For years now – more or less the entire duration of my doctoral studies – I have been intrigued by the fact that some organized crime groups in Mexico operate training camps. In one form or another, I worked this in to most of my course papers. Once I was done with coursework and working on turning these papers into a journal article, the camps became a recurrent feature of the various articulations of my argument.

My intuition was that the camps represent a very different paradigm of organized crime, and that they are vital to understanding otherwise baffling displays of violence, such as the mass killing of unarmed migrants. The camps were first associated with the Zetas, a group that started out as a group of elite military defectors, and became notorious for using horrific violence. The camps suggested that these founding members of the Zetas didn’t only bring their counterinsurgency training with them, but they passed it on to further recruits. The tactics of war and state terror were being repurposed for crime in Mexico.

In reading up for the latest version of this argument, I found an interesting link between counterinsurgency during the Guatemalan civil war, and crime on the US-Mexico border. Reports have long circulated that the Zetas recruited soldiers from the Guatemala’s Kaibiles counterinsurgency force – which perpetrated some of the worst violence of the civil war and genocide – to fight and train in Mexico. Here was an odd little piece of evidence.

In Dan Slater’s Wolf Boys, a young Zeta recruit describes a training camp. He recalls that the boys in the camp were paired up with a cuas, which he takes to be a version of cuate, common slang in Mexico for mate or bro. The pair of cuates were responsible and accountable to each other; if one messed up, both could be punished.

Then, in Jean Franco’s Cruel Modernity, I found a description of counterinsurgency training in Guatemala. Trainees for the Kaibiles were paired up with a cuaz, which is an indigenous Mayan term for brother. The pair of brothers was responsible and accountable to each other; if one messed up, both could be punished.

The words kaibil and cuaz are examples of the appropriation of indigenous language and culture by the forces that repressed and exterminated Mayan people in Guatemala. The young Zeta recruit was unaware that the training procedures of his camp – down to the very names and terms used – were part of a long legacy of violent training that extends back to the counterinsurgency campaigns of the late twentieth century.

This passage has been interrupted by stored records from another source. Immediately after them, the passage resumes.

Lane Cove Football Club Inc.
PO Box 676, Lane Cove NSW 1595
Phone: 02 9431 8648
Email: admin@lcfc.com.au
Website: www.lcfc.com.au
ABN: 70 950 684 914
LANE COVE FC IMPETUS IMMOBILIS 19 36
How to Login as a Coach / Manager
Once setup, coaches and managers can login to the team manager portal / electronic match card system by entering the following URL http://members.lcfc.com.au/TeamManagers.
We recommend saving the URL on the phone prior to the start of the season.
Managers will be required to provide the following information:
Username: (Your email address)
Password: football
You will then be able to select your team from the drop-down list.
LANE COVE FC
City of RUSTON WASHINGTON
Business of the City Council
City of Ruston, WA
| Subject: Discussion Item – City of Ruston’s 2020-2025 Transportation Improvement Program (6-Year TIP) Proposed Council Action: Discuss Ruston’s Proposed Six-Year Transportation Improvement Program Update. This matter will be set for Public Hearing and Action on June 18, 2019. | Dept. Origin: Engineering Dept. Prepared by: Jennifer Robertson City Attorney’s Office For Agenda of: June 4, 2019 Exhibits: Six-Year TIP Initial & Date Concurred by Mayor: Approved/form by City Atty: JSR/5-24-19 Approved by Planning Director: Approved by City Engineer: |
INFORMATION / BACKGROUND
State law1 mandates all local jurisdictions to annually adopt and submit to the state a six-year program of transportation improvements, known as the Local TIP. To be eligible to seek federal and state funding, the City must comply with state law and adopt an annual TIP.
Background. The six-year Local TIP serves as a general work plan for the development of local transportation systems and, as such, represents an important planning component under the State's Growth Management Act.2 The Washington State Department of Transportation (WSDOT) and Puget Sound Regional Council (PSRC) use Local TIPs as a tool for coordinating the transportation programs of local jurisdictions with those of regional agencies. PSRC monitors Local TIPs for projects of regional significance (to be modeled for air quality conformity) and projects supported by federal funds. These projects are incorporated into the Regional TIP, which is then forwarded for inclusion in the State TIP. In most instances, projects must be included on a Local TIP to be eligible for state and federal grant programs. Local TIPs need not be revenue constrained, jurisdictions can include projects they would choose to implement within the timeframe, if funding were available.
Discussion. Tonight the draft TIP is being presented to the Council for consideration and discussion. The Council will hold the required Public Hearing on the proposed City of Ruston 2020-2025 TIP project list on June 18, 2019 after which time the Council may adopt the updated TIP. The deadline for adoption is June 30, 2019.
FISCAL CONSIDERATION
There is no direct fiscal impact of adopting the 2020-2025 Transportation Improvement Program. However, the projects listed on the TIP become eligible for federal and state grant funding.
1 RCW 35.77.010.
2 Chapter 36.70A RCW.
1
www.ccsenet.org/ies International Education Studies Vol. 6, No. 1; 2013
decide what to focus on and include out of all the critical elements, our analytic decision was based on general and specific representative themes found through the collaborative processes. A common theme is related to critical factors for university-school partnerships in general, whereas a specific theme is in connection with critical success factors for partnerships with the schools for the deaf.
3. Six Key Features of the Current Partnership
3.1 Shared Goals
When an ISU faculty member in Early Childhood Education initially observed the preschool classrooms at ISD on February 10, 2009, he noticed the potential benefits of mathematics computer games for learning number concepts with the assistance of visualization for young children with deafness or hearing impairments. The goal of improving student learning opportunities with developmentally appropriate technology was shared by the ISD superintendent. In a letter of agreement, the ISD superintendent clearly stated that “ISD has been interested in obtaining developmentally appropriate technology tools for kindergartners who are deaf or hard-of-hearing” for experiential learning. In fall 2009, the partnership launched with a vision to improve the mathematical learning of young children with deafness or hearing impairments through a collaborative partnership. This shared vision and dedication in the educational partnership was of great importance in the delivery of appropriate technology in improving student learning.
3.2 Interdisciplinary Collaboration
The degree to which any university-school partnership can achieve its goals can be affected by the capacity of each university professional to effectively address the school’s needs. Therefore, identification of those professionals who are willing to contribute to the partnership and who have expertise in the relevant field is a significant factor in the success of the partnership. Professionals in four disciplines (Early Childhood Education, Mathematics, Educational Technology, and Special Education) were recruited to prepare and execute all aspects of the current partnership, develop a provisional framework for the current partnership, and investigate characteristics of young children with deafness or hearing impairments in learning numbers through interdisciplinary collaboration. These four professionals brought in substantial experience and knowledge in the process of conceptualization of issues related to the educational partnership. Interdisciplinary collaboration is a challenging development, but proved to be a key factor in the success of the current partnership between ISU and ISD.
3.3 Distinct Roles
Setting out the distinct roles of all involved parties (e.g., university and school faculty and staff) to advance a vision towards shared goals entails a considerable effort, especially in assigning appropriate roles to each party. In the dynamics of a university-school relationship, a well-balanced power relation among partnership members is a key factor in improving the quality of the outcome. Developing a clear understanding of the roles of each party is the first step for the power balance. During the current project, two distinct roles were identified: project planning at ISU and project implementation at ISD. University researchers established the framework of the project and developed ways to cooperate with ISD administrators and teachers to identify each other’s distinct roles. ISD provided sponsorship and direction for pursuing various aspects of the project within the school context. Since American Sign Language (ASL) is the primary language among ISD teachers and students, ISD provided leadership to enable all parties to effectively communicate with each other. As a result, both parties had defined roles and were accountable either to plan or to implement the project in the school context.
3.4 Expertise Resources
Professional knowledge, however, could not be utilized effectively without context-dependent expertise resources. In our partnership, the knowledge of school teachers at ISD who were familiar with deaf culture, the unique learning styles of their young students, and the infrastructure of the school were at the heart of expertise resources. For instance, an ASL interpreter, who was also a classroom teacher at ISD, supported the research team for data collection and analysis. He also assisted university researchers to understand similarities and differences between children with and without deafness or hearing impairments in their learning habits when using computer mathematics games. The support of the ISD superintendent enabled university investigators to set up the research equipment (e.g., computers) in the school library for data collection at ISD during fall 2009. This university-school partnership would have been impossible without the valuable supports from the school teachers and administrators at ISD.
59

This discovery became a brief illustration in a manuscript that is now, finally, scheduled for publication before the end of the year. The argument made in the article is simple: that the elite counterinsurgency training provided to Latin American militaries by the U.S. facilitated state terror, and has now been repurposed by criminal groups that again terrorize vulnerable groups. Violence has long legacies, and people shaped into killers by these training programs cannot unlearn this vocation.